Thursday, October 16, 2003

Text Mining and Web Log Analysis

"With the aid of text mining, Michael N. Liebman, a research director at the University of Pennsylvania, is exploring whether bearing a child later in life has any link to postmenopausal diseases."

"Text-mining programs, unlike search engines that display lists of documents that contain certain keywords, go further, categorizing information, making links between otherwise unconnected documents and providing visual maps (some look like tree branches or spokes on a wheel) to lead users down new pathways that they might not have been aware of."

"Currently these programs are used by academic researchers and companies, but information scientists expect that to change. Lower-cost text-mining tools eventually will be offered to ordinary people who want to dig into medical or political issues using public documents. Madan Pandit, an expert in text analysis in Bangalore, India, who runs a Web site called K-Praxis (, has suggested that text mining could help people make sense of voluminous documents that are already on the Web, like the 858-page report on the congressional inquiry into intelligence failures regarding the 9/11 terrorist attacks."

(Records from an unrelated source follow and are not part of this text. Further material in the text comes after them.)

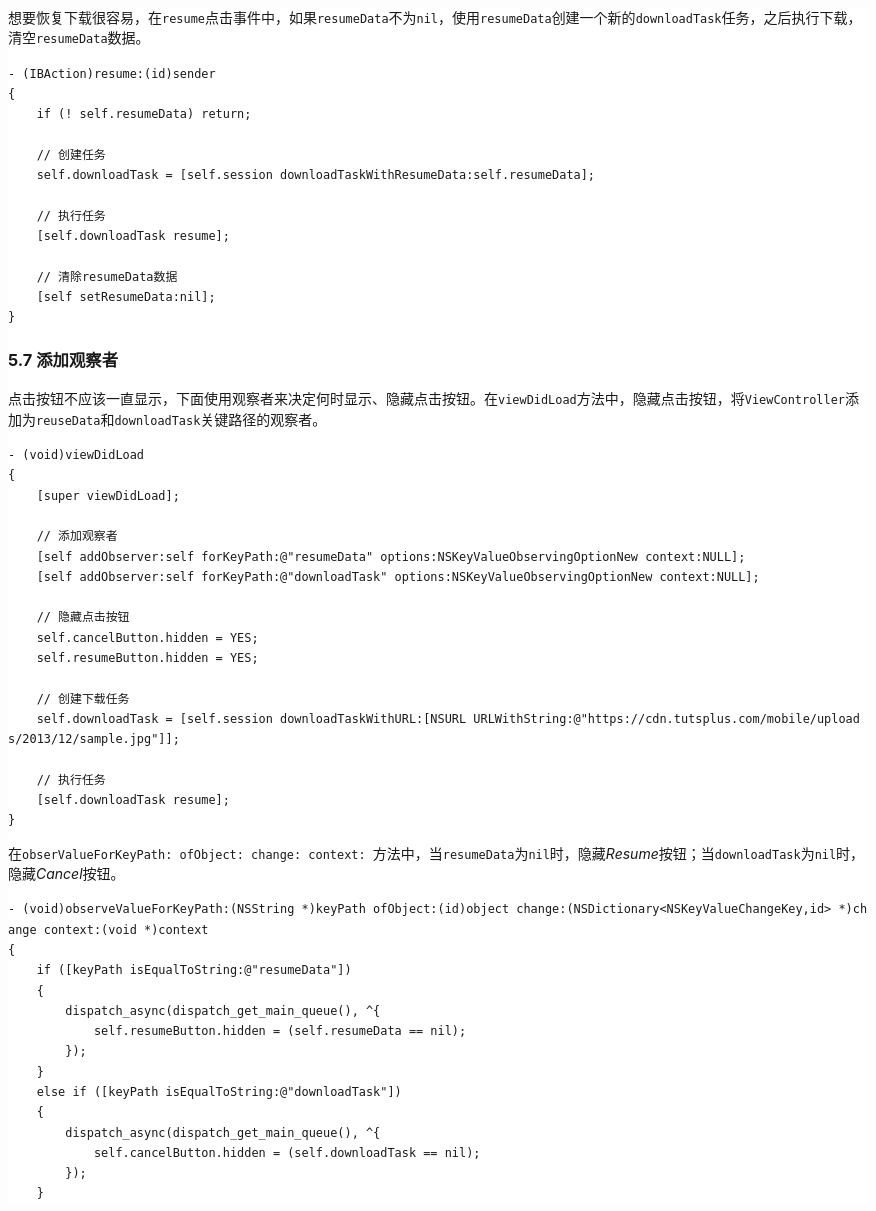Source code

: 想要恢复下载很容易，在`resume`点击事件中，如果`resumeData`不为`nil`，使用`resumeData`创建一个新的`downloadTask`任务，之后执行下载，清空`resumeData`数据。

```
- (IBAction)resume:(id)sender
{
    if (! self.resumeData) return;
    
    // 创建任务
    self.downloadTask = [self.session downloadTaskWithResumeData:self.resumeData];
    
    // 执行任务
    [self.downloadTask resume];
    
    // 清除resumeData数据
    [self setResumeData:nil];
}
```

### 5.7 添加观察者

点击按钮不应该一直显示，下面使用观察者来决定何时显示、隐藏点击按钮。在`viewDidLoad`方法中，隐藏点击按钮，将`ViewController`添加为`reuseData`和`downloadTask`关键路径的观察者。

```
- (void)viewDidLoad
{
    [super viewDidLoad];
    
    // 添加观察者
    [self addObserver:self forKeyPath:@"resumeData" options:NSKeyValueObservingOptionNew context:NULL];
    [self addObserver:self forKeyPath:@"downloadTask" options:NSKeyValueObservingOptionNew context:NULL];
    
    // 隐藏点击按钮
    self.cancelButton.hidden = YES;
    self.resumeButton.hidden = YES;
    
    // 创建下载任务
    self.downloadTask = [self.session downloadTaskWithURL:[NSURL URLWithString:@"https://cdn.tutsplus.com/mobile/uploads/2013/12/sample.jpg"]];
    
    // 执行任务
    [self.downloadTask resume];
}
```

在`obserValueForKeyPath: ofObject: change: context: `方法中，当`resumeData`为`nil`时，隐藏*Resume*按钮；当`downloadTask`为`nil`时，隐藏*Cancel*按钮。

```
- (void)observeValueForKeyPath:(NSString *)keyPath ofObject:(id)object change:(NSDictionary<NSKeyValueChangeKey,id> *)change context:(void *)context
{
    if ([keyPath isEqualToString:@"resumeData"])
    {
        dispatch_async(dispatch_get_main_queue(), ^{
            self.resumeButton.hidden = (self.resumeData == nil);
        });
    }
    else if ([keyPath isEqualToString:@"downloadTask"])
    {
        dispatch_async(dispatch_get_main_queue(), ^{
            self.cancelButton.hidden = (self.downloadTask == nil);
        });
    }
```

As we develop online communities of practice sharing observations and daily discoveries through such technologies as web logs, text mining tools could prove invaluable in analyzing disparate findings and pointing out possible relationships and new paths of inquiry. Although the two products mentioned in the article, Clear Forest and SPSS offer products in the $75,000 and up range, less expensive products are already in development. Products like PolyAnalyst from Megaputer provide taxonomy-based categorization for approximately $2,100 (education pricing). Netica's Bayesian network tools can be purchased for as little as $285 (education pricing). Perhaps the ultimate solution will be a hybrid of some of these programs.